◆ **Written exercise A**:
Decide whether each statement below agrees with the fishing thread. Give yes or no for each, along with the exact words from the thread that settle it.
(i) bigspoon17 caught the bull reds on cut menhaden.
(ii) Justin618 says he fought his big fish on mono line.
(iii) Justin618 says he has often targeted reds.
◆ **Written exercise B**:
Answer these questions using the fishing thread.
(i) Where did 2RC's II spend four hours?
(ii) How long are SteveCal's steel leaders?
(iii) What hook has Justin618 caught all his bulls on?
◆ **Written exercise C**: Continue the fishing thread about bull reds, picking up right after its final line.

◆ **Source**:
::::::::::

# Daaaa bulls



## bigspoon17 (May 31, 2011)

Came out to Pickens for a few this afternoon and managed a couple of nice bull reds on cut menhaden. Not too shabby!


----------



## Justin618 (Aug 18, 2013)

Ok, nice joke buddy. Where is the fish?


Seriously though, nice bull. Caught a big one last night on fresh cut bluefish. Awesome fight on my fierce 8k with 65lb braid.


----------



## CCC (Sep 3, 2008)

Yep, post some picts of the fish next time !!! Way to catch em up, they should start pouring in before long !!!!!


----------



## 2RC's II (Feb 2, 2012)

Nice 4 hours today at Portofino & 1 remora.


----------



## bigspoon17 (May 31, 2011)

Ha, figured she's easier on the eyes than me so I'd spare you my ugly mug.


----------



## SteveCal (Jun 21, 2014)

Nice fish. I'd like to bring a couple those and some Pompano home.

I'm planning on spending Monday afternoon and evening at Ft. Pickens and general area Surf-n-bay fishing. 
What size hook should I use to target Big Reds? I have only 15#, 17# and 20# mono line. Will that work? 
I have a few 12" steel leaders. Should I use them?


----------



## Justin618 (Aug 18, 2013)

SteveCal said:


> Nice fish. I'd like to bring a couple those and some Pompano home.
> 
> I'm planning on spending Monday afternoon and evening at Ft. Pickens and general area Surf-n-bay fishing.
> What size hook should I use to target Big Reds? I have only 15#, 17# and 20# mono line. Will that work?
> I have a few 12" steel leaders. Should I use them?


20# will be fine. Believe it or not I've caught all my bulls on a 16/0 mustad I use for sharks. I've never targeted reds, they just seem to hit my smaller shark baits


----------



## bigspoon17 (May 31, 2011)

SteveCal said:


> Nice fish. I'd like to bring a couple those and some Pompano home.

::::::::::

Saved data entries:
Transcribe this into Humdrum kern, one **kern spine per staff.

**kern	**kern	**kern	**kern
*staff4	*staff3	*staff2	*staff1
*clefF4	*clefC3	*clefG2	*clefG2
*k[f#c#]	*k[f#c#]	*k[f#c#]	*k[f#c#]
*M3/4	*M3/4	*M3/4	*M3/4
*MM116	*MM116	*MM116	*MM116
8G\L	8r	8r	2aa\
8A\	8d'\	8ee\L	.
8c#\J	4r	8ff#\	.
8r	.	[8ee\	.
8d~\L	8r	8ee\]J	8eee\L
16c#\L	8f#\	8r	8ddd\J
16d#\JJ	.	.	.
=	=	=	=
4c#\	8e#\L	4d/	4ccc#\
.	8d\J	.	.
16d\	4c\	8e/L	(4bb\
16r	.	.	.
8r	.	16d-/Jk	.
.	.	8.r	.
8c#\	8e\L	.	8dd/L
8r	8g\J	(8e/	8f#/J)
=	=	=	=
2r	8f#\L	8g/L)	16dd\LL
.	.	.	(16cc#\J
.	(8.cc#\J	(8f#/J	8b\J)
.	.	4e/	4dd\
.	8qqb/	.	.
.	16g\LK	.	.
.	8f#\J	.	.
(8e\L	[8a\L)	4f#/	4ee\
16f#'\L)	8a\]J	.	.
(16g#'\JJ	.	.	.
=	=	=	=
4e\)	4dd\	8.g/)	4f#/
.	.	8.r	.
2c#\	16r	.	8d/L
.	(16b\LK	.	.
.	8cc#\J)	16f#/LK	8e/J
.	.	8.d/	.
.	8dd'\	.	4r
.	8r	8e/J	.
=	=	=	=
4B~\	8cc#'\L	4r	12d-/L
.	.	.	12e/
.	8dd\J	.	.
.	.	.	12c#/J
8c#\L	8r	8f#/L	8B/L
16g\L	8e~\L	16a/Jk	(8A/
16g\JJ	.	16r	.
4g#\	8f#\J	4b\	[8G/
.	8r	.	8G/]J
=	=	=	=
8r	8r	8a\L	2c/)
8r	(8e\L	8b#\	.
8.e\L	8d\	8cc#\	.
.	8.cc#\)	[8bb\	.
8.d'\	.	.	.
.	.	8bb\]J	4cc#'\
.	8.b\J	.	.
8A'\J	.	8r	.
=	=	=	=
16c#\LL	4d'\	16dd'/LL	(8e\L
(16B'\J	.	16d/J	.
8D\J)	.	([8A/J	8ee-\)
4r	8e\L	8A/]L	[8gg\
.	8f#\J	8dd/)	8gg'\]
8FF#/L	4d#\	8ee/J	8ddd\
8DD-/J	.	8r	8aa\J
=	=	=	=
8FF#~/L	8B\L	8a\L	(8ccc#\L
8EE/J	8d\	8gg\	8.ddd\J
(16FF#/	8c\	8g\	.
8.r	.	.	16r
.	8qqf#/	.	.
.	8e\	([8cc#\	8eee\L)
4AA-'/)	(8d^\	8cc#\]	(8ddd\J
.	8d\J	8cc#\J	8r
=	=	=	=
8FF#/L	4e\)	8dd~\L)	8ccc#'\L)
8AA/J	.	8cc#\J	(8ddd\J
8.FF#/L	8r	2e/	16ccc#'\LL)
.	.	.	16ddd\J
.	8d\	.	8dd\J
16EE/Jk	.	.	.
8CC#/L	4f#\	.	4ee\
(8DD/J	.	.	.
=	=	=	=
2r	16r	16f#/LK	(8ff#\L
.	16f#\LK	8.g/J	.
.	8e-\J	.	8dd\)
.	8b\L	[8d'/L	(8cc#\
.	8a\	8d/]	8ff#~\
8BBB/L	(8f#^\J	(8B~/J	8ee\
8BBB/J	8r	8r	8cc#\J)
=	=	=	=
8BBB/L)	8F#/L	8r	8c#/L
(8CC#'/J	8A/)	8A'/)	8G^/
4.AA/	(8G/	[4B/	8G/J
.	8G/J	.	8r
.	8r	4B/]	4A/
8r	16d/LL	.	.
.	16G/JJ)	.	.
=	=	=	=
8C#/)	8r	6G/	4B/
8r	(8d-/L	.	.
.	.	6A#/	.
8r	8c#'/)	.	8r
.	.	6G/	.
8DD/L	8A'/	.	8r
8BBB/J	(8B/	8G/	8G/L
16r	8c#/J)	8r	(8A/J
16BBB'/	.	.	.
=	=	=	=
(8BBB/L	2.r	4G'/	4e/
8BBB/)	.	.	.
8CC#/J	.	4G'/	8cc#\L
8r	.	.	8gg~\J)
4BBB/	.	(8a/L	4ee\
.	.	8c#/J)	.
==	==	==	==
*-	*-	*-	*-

::::::::::

◆ **Written answer A**:
(i) Yes: "managed a couple of nice bull reds on cut menhaden"
(ii) No: "Awesome fight on my fierce 8k with 65lb braid."
(iii) No: "I've never targeted reds"

◆ **Written answer B**:
(i) Portofino
(ii) 12 inches
(iii) A 16/0 mustad

◆ **Written answer C**:
> 
> I'm planning on spending Monday afternoon and evening at Ft. Pickens and general area Surf-n-bay fishing.
> What size hook should I use to target Big Reds? I have only 15#, 17# and 20# mono line. Will that work?
> I have a few 12" steel leaders. Should I use them?


We used 4/0 Owner circle hooks on those two reds and hooked a half a menhaden through the eyes. Fished with both tails and heads, and the heads were the only thing that produced.

That line weight will be fine, although I'd probably go with 17# or above. I like to get them in as quickly as possible so I can get them in, take a quick pic, and get them back in the water before I stress them out too much. In fact, we caught both of those on a Penn GT320 with 30# mono. Way overkill, but allows us to horse them in quickly and get em back in the water. 

I'm not sure if you know the regs on reds, but just in case you dont: you can't keep a red that big in Florida. You can only keep them in the 18-27" slot range. If I recall correctly, Alabama allows you to keep one over slot...but double check that before you keep any!


----------



## KingCrab (Apr 29, 2012)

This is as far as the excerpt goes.